Vers un meilleur partage de la valeur en entreprise
4,4 Md€ ont été versés en 2022 à 5,5 millions de salariés de l'Hexagone via le dispositif de prime de partage de la valeur (PPV). Et en 2020, le complément moyen de rémunération apporté aux salariés par l’ensemble des dispositifs de partage de la valeur s'est élevé à 2 440 € dans les entreprises d’au moins dix salariés, pour un montant total versé de 18,6 Md€. Pour encourager cette dynamique dans un contexte de tension sur le pouvoir d'achat et de quête de sens au travail, le Gouvernement invitait, en septembre dernier, les partenaires sociaux à engager des négociations.
Celles-ci ont abouti à la signature, le 10 février 2023, d'un accord national interprofessionnel (ANI) signé par le Medef, la CPME, l'U2P, la CFDT, FO, la CGC et la CFDT et transposé – « fidèlement et strictement », selon l'engagement d'Olivier Dussopt – dans un projet de loi présenté le 24 mai dernier en conseil des ministres. « Les mesures qui ne sont pas de niveau législatif seront mises en œuvre ou transposées parallèlement et par les voies adéquates », a indiqué le ministre du Travail, du Plein emploi et de l'Insertion, qui espère une adoption avant la fin de la session parlementaire cet été.

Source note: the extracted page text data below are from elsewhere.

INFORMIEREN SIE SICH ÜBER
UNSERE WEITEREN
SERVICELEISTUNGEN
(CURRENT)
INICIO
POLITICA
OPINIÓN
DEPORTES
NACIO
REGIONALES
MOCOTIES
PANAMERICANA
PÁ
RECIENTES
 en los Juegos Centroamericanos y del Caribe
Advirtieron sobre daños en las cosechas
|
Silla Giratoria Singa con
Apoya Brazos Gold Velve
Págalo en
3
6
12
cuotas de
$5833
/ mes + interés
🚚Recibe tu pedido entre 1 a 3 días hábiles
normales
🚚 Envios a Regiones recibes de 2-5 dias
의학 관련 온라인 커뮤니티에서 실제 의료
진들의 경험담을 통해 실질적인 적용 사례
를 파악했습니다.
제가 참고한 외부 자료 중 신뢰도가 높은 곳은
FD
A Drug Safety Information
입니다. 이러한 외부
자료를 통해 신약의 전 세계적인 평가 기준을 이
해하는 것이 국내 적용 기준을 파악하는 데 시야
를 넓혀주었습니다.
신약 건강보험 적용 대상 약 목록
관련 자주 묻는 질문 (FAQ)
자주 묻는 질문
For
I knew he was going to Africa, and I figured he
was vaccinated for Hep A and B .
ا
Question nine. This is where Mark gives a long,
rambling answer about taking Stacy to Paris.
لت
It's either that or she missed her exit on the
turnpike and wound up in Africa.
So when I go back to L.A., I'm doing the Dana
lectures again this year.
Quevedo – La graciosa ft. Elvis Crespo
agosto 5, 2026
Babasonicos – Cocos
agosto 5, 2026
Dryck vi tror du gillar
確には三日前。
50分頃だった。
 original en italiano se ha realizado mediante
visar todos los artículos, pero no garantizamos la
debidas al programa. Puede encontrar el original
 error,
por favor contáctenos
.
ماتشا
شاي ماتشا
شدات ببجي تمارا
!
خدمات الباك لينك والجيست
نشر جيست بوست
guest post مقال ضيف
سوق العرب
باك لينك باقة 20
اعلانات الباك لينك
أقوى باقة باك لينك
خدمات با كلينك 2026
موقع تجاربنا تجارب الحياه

Le texte du projet de loi comporte quinze articles et vise quatre objectifs :
1) renforcer le dialogue social sur les évolutions de parcours et de salaires. Sur ce point, le Gouvernement et les partenaires sociaux ont acté que les sommes versées au titre des dispositifs de partage de la valeur, dans leur version actuelle ou future, ne doivent pas se substituer à des éléments de salaire. Une négociation plus fréquente (tous les cinq ans au lieu de douze en moyenne aujourd'hui) sur les classifications des emplois au sein des branches est d'ailleurs prévue dans le projet de loi.
2) faciliter le développement du partage de la valeur dans les entreprises. Plusieurs dispositifs existent aujourd'hui : l’intéressement, la participation, la prime de partage de la valeur (PPV), l’abondement de plans d’épargne ou l’attribution gratuite d’actions. Un nouvel outil viendra compléter le panel : le plan de partage de la valorisation de l'entreprise, qui permet aux salariés de bénéficier d’une prime dans le cas où la valeur de l’entreprise a augmenté lors des trois années de durée du plan.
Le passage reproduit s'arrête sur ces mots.